The data to train AI may run out by 2026. What will happen then? ,


(Rita Matulionite, Macquarie University)

Sydney, Nov 9 (The Conversation) As artificial intelligence (AI) reaches the peak of its popularity, researchers warn that the industry may be running out of training data – the fuel that runs powerful AI systems. This may slow down the development of AI models, especially large language models, and may even change the trajectory of the AI ​​revolution.

But given the amount of data on the web, why is potential data loss an issue? And is there any way to deal with the risk?

Why is high quality data important for AI?

To train powerful, accurate, and high-quality AI algorithms, we need a lot of data. For example, ChatGPT was trained on 570 gigabytes of text data, or approximately 300 billion words.

Similarly, the static propagation algorithm (which is behind many AI image-generating apps like DALL-E, Lensa, and MidJourney) was trained on the LION-5B dataset containing 5.8 billion image-text pairs. If an algorithm is trained on an insufficient amount of data, it will produce inaccurate or low-quality outputs.

The quality of training data is also important. Low-quality data such as social media posts or blurry photos is easy to obtain, but not enough to train high-performance AI models.

Text taken from social media platforms may be biased, misleading, or contain disinformation or illegal content that may be replicated by the model. For example, when Microsoft tried to train its AI bot using Twitter content, it learned to generate racist and misogynistic output.

That’s why AI developers look for high-quality content like text from books, online articles, scientific papers, Wikipedia, and some filtered web content. Google Assistant was trained on 11,000 romance novels taken from self-publishing site Smashwords to make it more conversational.

Do we have enough data?

The AI ​​industry is training AI systems on large datasets, which is why we now have high-performance models like ChatGPT or DALL-E3. Additionally, research shows that online data stocks are growing much slower than the datasets used to train AI.

In a paper published last year, a group of researchers predicted that we would run out of high-quality text data before 2026 if current AI training trends continued. They also estimated that low-quality language data would be exhausted between 2030 and 2050, and low-quality image data would be exhausted between 2030 and 2060.

According to accounting and consulting group PwC, AI could contribute up to US$15.7 trillion to the world economy by 2030. But running out of usable data could slow down its growth.

Should we be worried?

Although the above points may worry some AI fans, the situation may not be as bad as it seems. Many things are difficult to say right now about how AI models will develop in the future, as well as some ways to overcome the risks of lack of data.

There is an opportunity for AI developers to improve algorithms so that they can more efficiently use the data they already have.

It is likely that in the coming years they will be able to train high-performance AI systems using less data and possibly less computational power. This will also help in reducing the carbon footprint of AI.
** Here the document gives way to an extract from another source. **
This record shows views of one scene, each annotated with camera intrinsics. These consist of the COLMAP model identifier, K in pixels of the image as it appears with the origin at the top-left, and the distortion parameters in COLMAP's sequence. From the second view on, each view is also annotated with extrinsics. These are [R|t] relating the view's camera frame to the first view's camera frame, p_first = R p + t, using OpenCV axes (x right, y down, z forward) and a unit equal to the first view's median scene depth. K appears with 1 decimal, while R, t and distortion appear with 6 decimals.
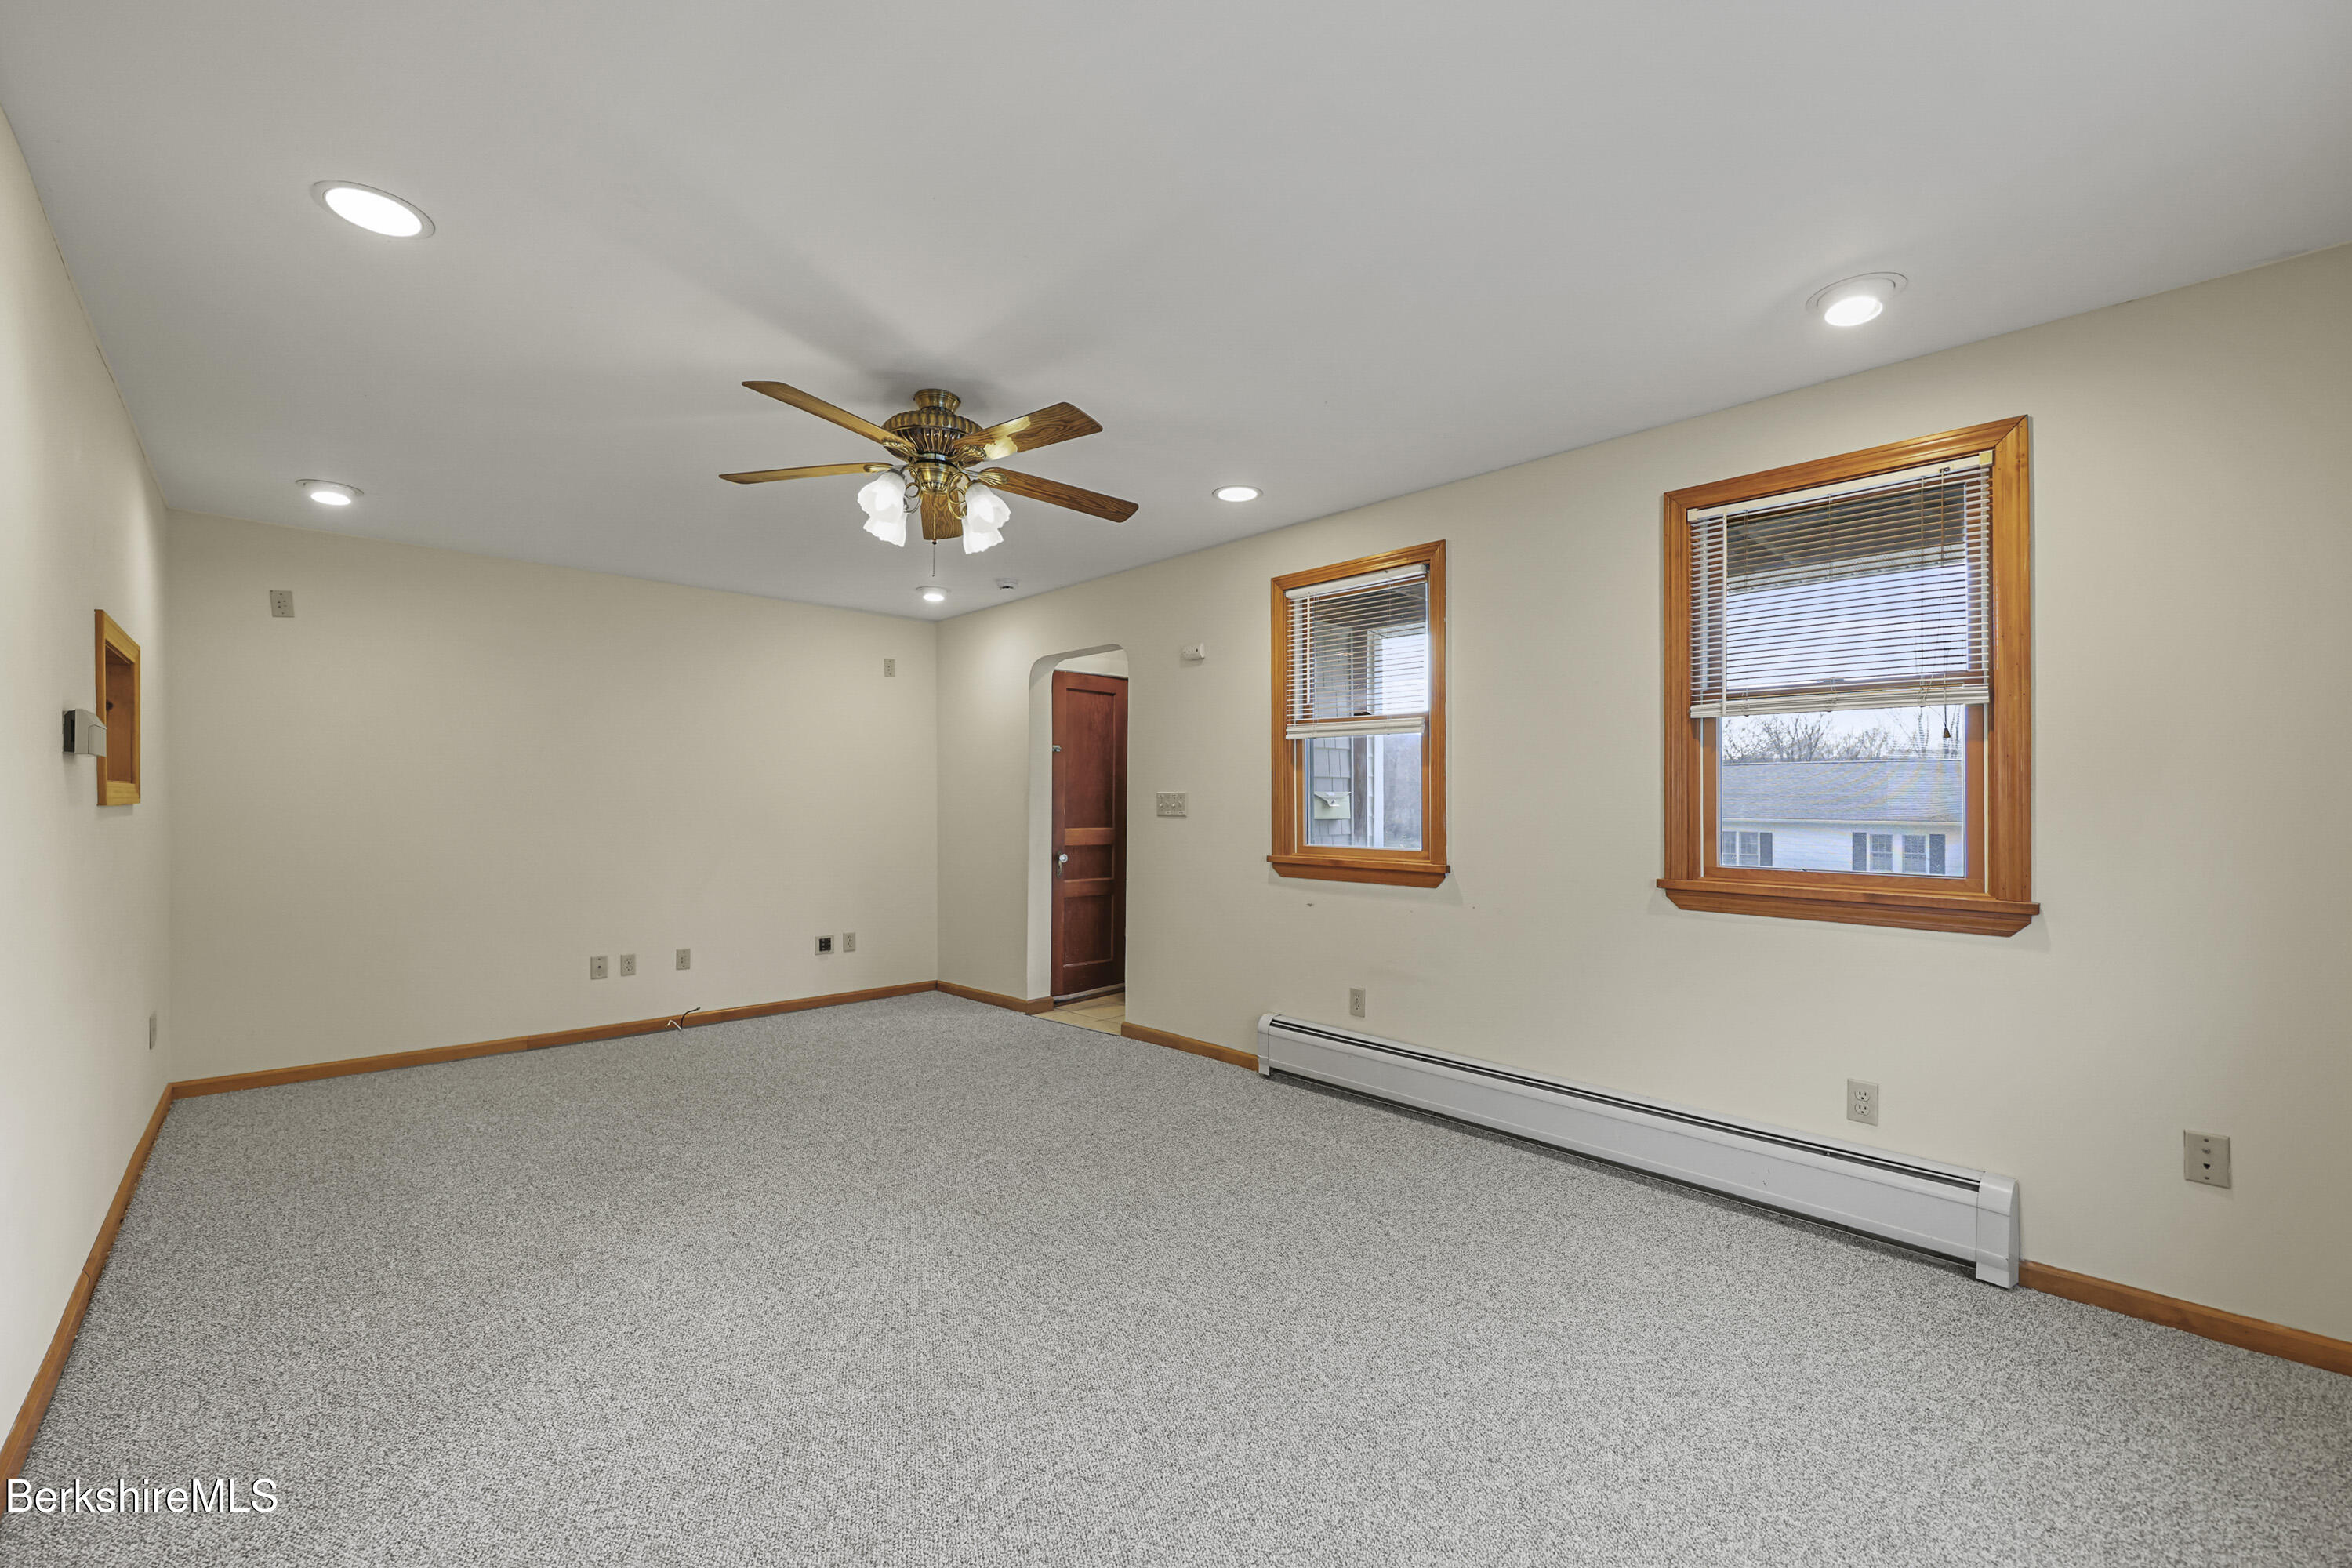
lens RADIAL K [[948.3, 0, 1187.9], [0, 948.3, 803.3], [0, 0, 1]] dist [-0.001531, 0.000236]
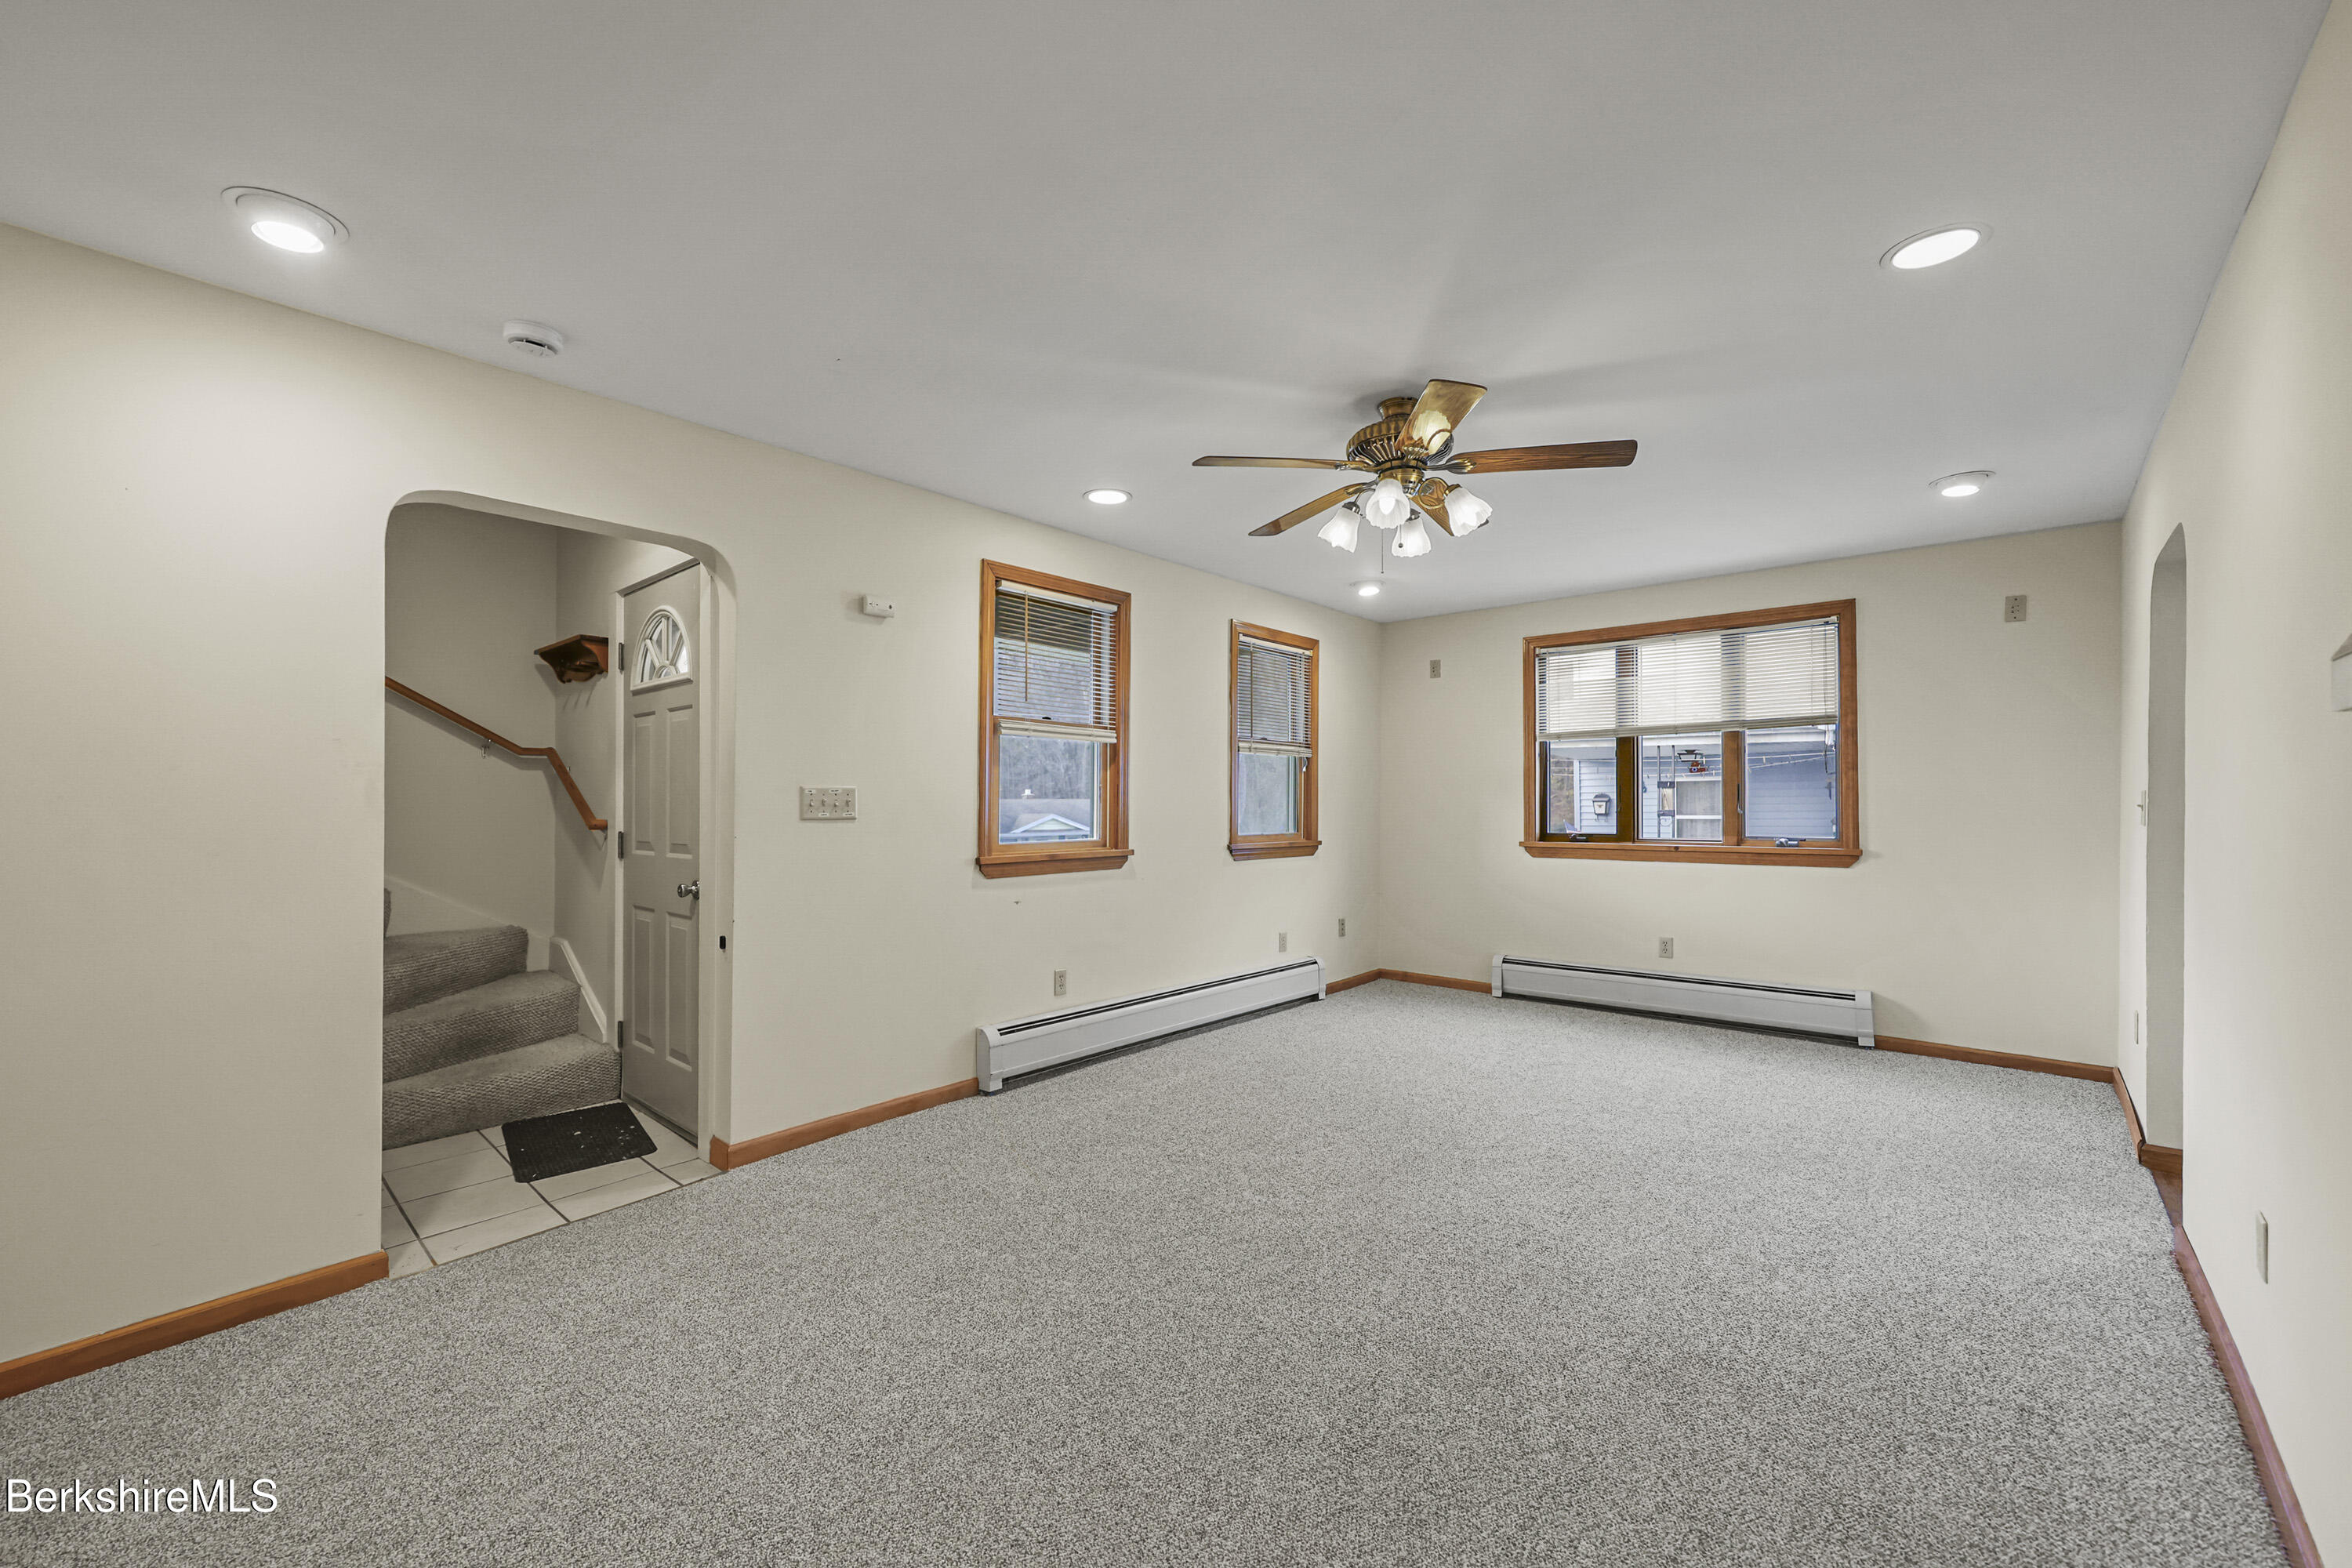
lens RADIAL K [[948.3, 0, 1171.9], [0, 948.3, 808.5], [0, 0, 1]] dist [-0.001531, 0.000236]
pose [[-0.085496, -0.015511, 0.996218, -0.924758], [-0.002329, 0.999879, 0.015368, -0.008159], [-0.996336, -0.001007, -0.085522, 0.969950]]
Another option is to use AI to create synthetic data to train the system. In other words, developers can easily generate curated data tailored to their particular AI models.

Many projects are already using synthetic content, often derived from data-generating services like Mostly AI. This will become more common in the future.

Developers are also exploring content outside the free online space, such as content held by large publishers and offline repositories. Think of the millions of texts published before the Internet. When made available digitally, they can provide a new source of data for AI projects.

News Corp, one of the world’s largest news content owners (most of whose content is behind paywalls), recently said it was negotiating content deals with AI developers. Such deals would force AI companies to pay for training data – whereas they have until now mostly taken it for free from the Internet.

Content creators have sued some companies like Microsoft, OpenAI and Stability AI against unauthorized use of their content to train AI models. Being compensated for their work could help restore some of the power imbalance that exists between creatives and AI companies.